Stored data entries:

BEGIN

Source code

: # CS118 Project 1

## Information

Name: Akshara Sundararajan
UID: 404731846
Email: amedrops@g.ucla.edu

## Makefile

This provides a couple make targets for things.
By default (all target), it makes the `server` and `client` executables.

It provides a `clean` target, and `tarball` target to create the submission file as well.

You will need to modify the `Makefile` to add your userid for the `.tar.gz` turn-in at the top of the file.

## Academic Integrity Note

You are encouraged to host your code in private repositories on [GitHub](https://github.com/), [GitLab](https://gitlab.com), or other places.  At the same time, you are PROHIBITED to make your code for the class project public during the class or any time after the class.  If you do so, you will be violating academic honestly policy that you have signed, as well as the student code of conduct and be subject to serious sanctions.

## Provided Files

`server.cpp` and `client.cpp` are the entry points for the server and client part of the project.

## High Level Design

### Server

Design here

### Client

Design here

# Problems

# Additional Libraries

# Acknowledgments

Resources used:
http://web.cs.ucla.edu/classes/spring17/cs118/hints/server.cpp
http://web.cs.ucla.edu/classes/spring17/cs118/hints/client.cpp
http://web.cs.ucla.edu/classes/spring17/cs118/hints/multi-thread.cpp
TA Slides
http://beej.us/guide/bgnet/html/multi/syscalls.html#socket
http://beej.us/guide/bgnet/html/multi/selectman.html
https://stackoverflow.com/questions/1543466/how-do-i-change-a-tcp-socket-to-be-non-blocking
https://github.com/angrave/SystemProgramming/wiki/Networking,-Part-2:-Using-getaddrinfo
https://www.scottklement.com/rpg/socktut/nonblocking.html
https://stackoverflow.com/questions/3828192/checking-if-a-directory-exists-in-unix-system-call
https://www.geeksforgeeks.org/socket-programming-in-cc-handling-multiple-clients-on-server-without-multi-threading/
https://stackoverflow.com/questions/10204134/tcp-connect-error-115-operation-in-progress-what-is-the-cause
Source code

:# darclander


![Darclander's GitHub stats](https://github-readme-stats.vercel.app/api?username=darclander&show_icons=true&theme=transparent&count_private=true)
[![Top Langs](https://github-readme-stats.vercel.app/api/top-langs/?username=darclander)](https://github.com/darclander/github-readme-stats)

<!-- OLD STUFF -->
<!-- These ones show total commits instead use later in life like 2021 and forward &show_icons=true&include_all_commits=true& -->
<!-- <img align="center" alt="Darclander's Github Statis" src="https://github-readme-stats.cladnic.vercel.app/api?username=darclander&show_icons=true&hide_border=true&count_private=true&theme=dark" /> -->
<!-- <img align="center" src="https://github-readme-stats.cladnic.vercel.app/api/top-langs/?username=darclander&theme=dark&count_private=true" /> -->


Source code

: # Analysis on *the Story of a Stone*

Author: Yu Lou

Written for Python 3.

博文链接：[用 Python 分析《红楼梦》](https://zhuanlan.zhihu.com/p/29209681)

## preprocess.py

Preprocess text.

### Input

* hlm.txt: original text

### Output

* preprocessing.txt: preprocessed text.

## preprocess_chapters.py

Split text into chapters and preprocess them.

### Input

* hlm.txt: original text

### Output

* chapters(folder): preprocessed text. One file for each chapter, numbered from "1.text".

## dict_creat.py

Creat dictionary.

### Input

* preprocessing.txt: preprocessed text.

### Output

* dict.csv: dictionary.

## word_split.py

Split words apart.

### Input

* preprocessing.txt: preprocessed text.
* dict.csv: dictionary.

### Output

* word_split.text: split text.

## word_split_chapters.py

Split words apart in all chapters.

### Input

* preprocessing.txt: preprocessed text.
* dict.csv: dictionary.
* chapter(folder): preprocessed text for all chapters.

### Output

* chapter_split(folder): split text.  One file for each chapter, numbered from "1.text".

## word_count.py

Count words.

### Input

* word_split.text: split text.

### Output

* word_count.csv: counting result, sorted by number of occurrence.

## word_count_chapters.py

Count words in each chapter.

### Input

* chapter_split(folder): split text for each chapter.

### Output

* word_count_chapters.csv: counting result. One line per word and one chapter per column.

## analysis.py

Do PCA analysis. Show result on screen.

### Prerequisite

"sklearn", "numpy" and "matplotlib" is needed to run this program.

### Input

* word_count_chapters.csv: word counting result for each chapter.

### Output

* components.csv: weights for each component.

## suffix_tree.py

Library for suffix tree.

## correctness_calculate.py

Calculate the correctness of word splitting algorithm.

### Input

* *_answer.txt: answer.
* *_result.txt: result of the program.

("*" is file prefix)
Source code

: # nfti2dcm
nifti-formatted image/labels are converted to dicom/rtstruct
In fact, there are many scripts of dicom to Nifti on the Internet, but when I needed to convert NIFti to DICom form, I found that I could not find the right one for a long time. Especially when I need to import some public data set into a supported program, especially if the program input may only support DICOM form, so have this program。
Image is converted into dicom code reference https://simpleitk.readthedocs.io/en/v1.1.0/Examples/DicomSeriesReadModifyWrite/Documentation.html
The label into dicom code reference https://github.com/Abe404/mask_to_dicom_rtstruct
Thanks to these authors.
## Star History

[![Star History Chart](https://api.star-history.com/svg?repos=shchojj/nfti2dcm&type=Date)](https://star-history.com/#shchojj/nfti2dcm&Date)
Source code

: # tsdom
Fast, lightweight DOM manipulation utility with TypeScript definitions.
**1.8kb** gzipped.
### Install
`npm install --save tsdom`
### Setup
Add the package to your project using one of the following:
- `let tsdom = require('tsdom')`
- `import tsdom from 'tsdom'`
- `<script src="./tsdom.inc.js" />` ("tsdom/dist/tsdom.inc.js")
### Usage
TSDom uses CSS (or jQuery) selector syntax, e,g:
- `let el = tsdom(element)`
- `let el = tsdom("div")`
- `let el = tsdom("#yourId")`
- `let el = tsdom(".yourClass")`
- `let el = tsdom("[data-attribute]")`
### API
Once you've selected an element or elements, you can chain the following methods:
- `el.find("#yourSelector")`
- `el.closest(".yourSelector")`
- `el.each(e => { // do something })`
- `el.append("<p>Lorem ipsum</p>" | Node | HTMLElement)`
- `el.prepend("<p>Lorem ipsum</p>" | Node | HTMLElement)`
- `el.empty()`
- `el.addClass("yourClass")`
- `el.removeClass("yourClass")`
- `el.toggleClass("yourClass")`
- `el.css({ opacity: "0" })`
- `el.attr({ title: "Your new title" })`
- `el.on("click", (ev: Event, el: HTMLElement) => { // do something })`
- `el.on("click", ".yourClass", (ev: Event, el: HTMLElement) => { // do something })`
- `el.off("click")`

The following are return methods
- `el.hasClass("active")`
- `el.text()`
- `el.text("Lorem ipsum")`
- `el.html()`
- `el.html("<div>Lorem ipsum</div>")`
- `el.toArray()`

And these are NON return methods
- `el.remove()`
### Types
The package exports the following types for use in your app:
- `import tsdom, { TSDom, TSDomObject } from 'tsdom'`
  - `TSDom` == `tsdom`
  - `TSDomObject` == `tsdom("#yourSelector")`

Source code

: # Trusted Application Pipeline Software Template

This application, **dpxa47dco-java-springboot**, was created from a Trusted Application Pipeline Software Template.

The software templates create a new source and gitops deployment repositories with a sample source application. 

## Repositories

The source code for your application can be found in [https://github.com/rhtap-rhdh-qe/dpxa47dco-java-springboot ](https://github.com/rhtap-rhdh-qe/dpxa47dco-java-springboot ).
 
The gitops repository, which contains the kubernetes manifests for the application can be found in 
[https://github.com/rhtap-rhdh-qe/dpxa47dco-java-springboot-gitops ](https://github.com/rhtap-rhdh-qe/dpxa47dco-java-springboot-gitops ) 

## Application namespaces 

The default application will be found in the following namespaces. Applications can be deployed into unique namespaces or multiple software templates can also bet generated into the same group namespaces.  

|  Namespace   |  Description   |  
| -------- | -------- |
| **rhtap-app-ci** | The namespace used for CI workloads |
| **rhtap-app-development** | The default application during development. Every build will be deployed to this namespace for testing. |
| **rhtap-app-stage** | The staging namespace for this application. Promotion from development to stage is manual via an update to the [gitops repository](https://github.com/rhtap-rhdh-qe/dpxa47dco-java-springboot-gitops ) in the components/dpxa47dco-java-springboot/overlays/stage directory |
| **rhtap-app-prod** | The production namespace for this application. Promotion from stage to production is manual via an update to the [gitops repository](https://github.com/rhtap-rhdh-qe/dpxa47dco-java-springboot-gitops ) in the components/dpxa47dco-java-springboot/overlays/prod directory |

END

:: REQUIREMENT ::
Please copy the rows from the start through the line containing "## Academic Integrity Note", swapping "couple" for "few" and leaving everything else unchanged.

:: RESULT OF THIS EXERCISE ::
Source code

: # CS118 Project 1

## Information

Name: Akshara Sundararajan
UID: 404731846
Email: amedrops@g.ucla.edu

## Makefile

This provides a few make targets for things.
By default (all target), it makes the `server` and `client` executables.

It provides a `clean` target, and `tarball` target to create the submission file as well.

You will need to modify the `Makefile` to add your userid for the `.tar.gz` turn-in at the top of the file.

## Academic Integrity Note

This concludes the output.